- **WORK INSTRUCTION**:
Reproduce the data below exactly. Skip the pictures.

- **SOURCE RECORDS**:
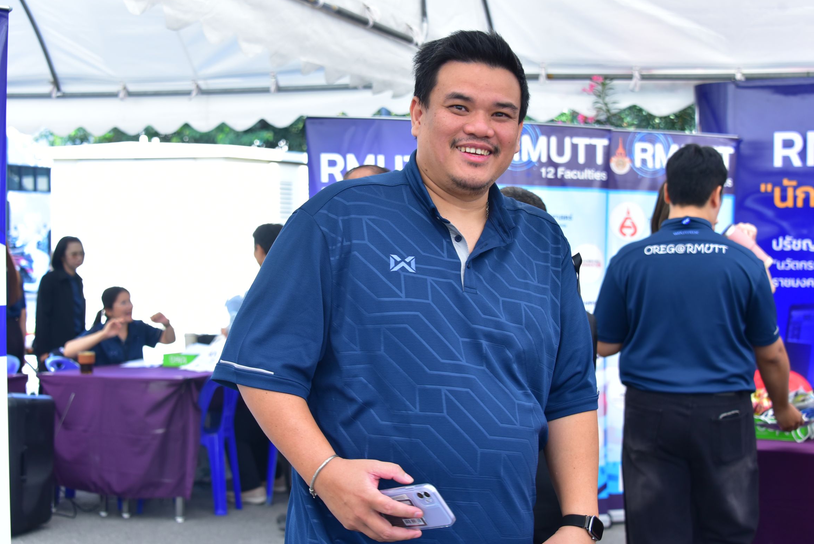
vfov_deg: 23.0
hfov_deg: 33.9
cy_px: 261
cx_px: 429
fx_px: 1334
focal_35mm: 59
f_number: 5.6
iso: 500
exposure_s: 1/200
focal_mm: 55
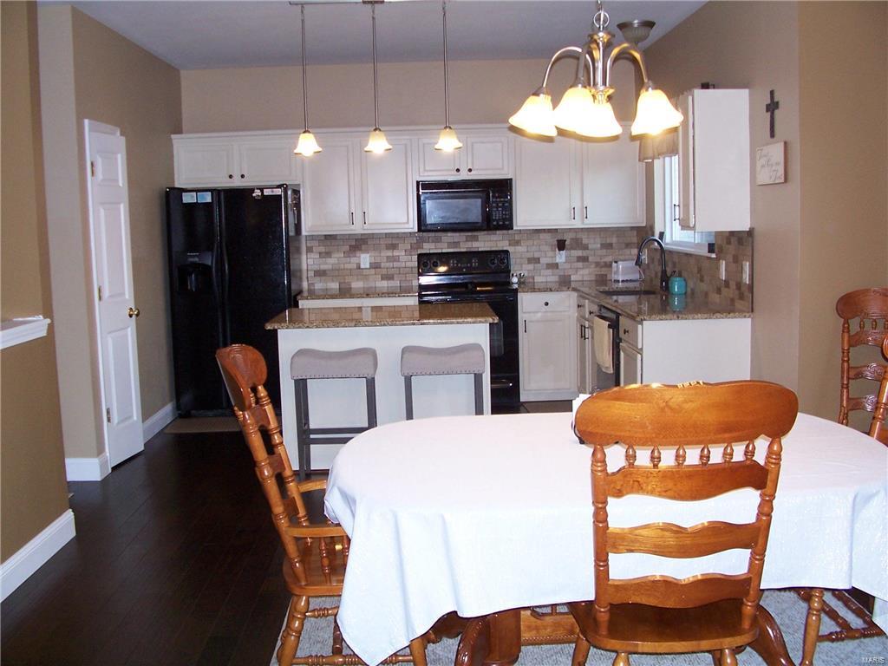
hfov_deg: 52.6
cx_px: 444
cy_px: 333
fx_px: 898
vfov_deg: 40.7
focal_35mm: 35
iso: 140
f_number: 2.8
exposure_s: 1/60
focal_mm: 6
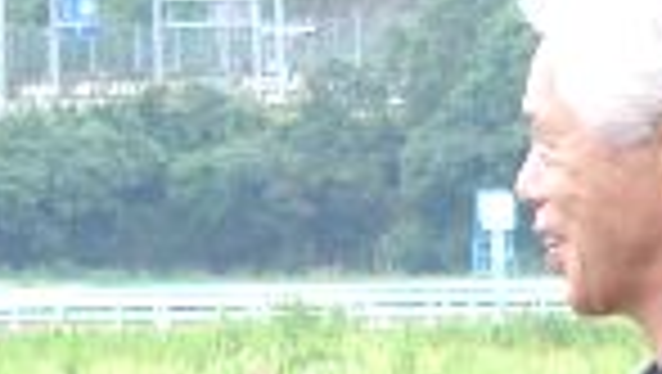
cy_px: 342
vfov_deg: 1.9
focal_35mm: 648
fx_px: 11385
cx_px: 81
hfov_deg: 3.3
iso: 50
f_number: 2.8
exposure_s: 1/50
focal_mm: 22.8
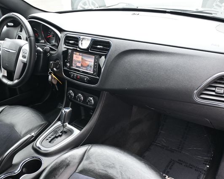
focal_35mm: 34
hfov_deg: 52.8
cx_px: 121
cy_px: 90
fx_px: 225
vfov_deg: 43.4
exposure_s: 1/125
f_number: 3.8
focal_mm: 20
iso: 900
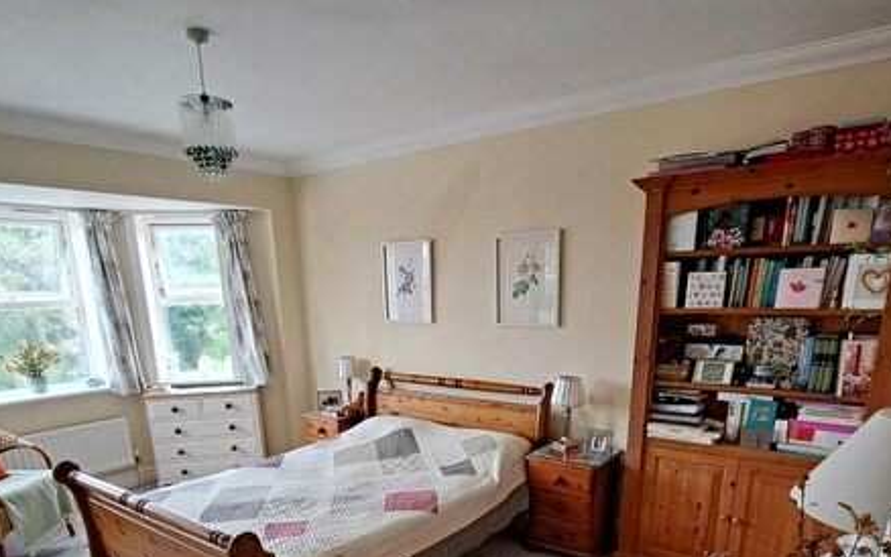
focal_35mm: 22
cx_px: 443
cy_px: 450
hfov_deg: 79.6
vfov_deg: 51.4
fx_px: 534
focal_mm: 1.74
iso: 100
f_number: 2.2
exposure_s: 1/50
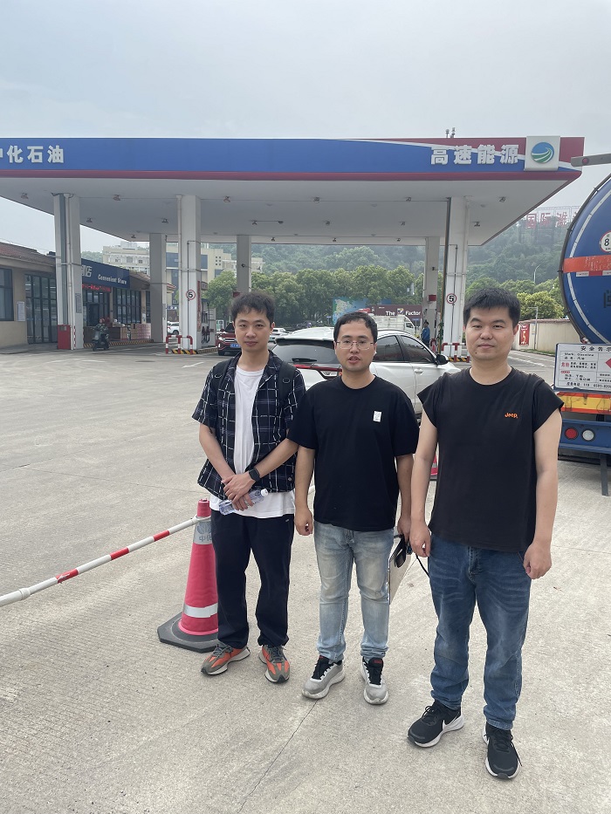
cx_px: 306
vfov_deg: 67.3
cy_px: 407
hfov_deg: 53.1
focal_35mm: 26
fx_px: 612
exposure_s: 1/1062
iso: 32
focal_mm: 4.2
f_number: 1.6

- **RESPONSE BELOW**:
vfov_deg: 23.0
hfov_deg: 33.9
cy_px: 261
cx_px: 429
fx_px: 1334
focal_35mm: 59
f_number: 5.6
iso: 500
exposure_s: 1/200
focal_mm: 55
hfov_deg: 52.6
cx_px: 444
cy_px: 333
fx_px: 898
vfov_deg: 40.7
focal_35mm: 35
iso: 140
f_number: 2.8
exposure_s: 1/60
focal_mm: 6
cy_px: 342
vfov_deg: 1.9
focal_35mm: 648
fx_px: 11385
cx_px: 81
hfov_deg: 3.3
iso: 50
f_number: 2.8
exposure_s: 1/50
focal_mm: 22.8
focal_35mm: 34
hfov_deg: 52.8
cx_px: 121
cy_px: 90
fx_px: 225
vfov_deg: 43.4
exposure_s: 1/125
f_number: 3.8
focal_mm: 20
iso: 900
focal_35mm: 22
cx_px: 443
cy_px: 450
hfov_deg: 79.6
vfov_deg: 51.4
fx_px: 534
focal_mm: 1.74
iso: 100
f_number: 2.2
exposure_s: 1/50
cx_px: 306
vfov_deg: 67.3
cy_px: 407
hfov_deg: 53.1
focal_35mm: 26
fx_px: 612
exposure_s: 1/1062
iso: 32
focal_mm: 4.2
f_number: 1.6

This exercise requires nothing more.